Marriage did little for him. He impregnated a servant girl, Katy Mann, leaving TR and the rest of the family to pay her off.8 That, and the ample remainder of Elliott’s vices, infuriated the Victorian Theodore. He cursed his sibling as “simply a selfish, brutal and vicious criminal” and “a maniac, morally no less than mentally.”
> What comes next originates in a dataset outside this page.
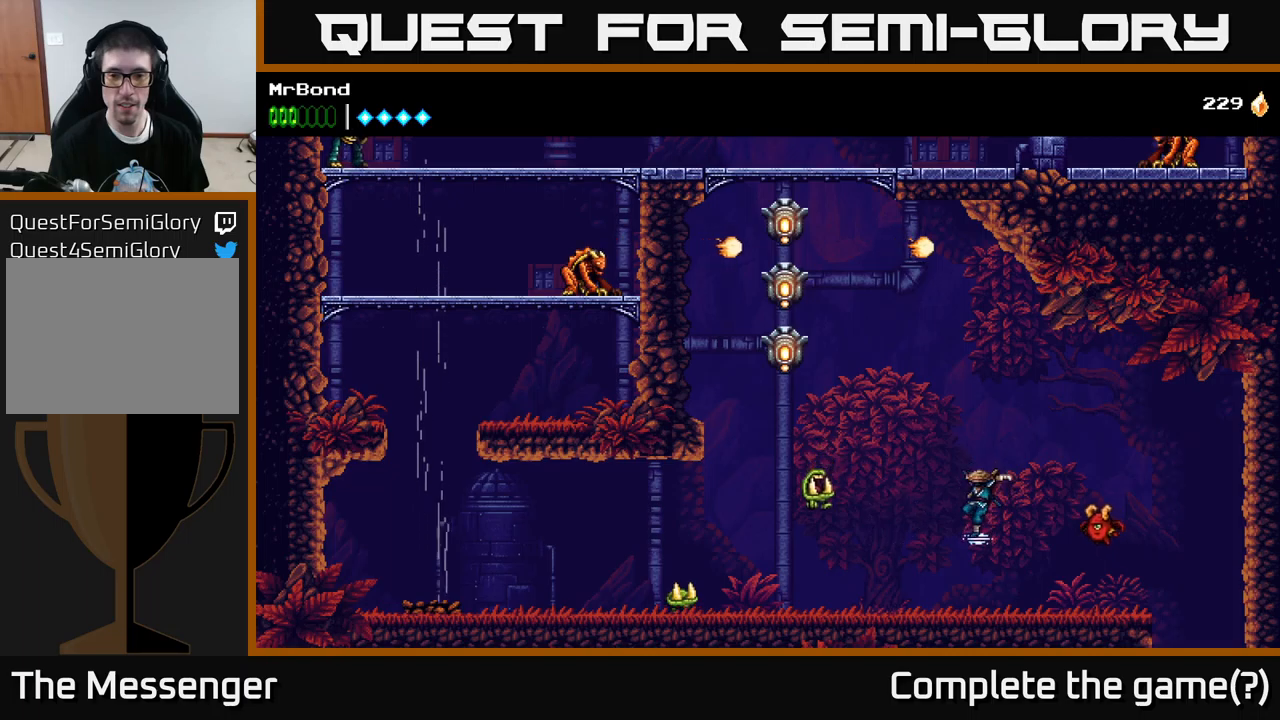
{"buttons": ["DPAD_LEFT"], "left_stick": "center", "right_stick": "center", "events": [[33, "X", "down"], [167, "X", "up"], [367, "X", "down"], [467, "X", "up"]]}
“If he is not really irresponsible,” concluded TR of his brother (Franklin’s godfather9), “then his moral condition is one of hideous depravity.”10

Elliott, often separated from wife and children, would occasionally re-enter into their life—and when not present physically faithfully corresponded with his beloved little Eleanor. Even so, his distressing faults endured. When she was six or eight, Elliott took her and his dogs out for a stroll. Passing his club, the hyper-exclusive Knickerbocker, he darted in for drinks, leaving her outside to hold the animals’ leashes—for hours. They carried him out dead drunk.11 On August 14, 1894, the increasingly dissolute Elliott tumbled to his death from the window at a mistress’s West 102nd Street apartment.12

Such a parade of horrors might have drawn daughter and mother together. They did not. “Somehow it was always he and I,” Eleanor recalled, “I did not understand whether my [two younger] brothers were to be our children or whether he felt they would be at school. . . . There started a feeling that day which never left me—that he and I were very close together, and some day we would have a life together.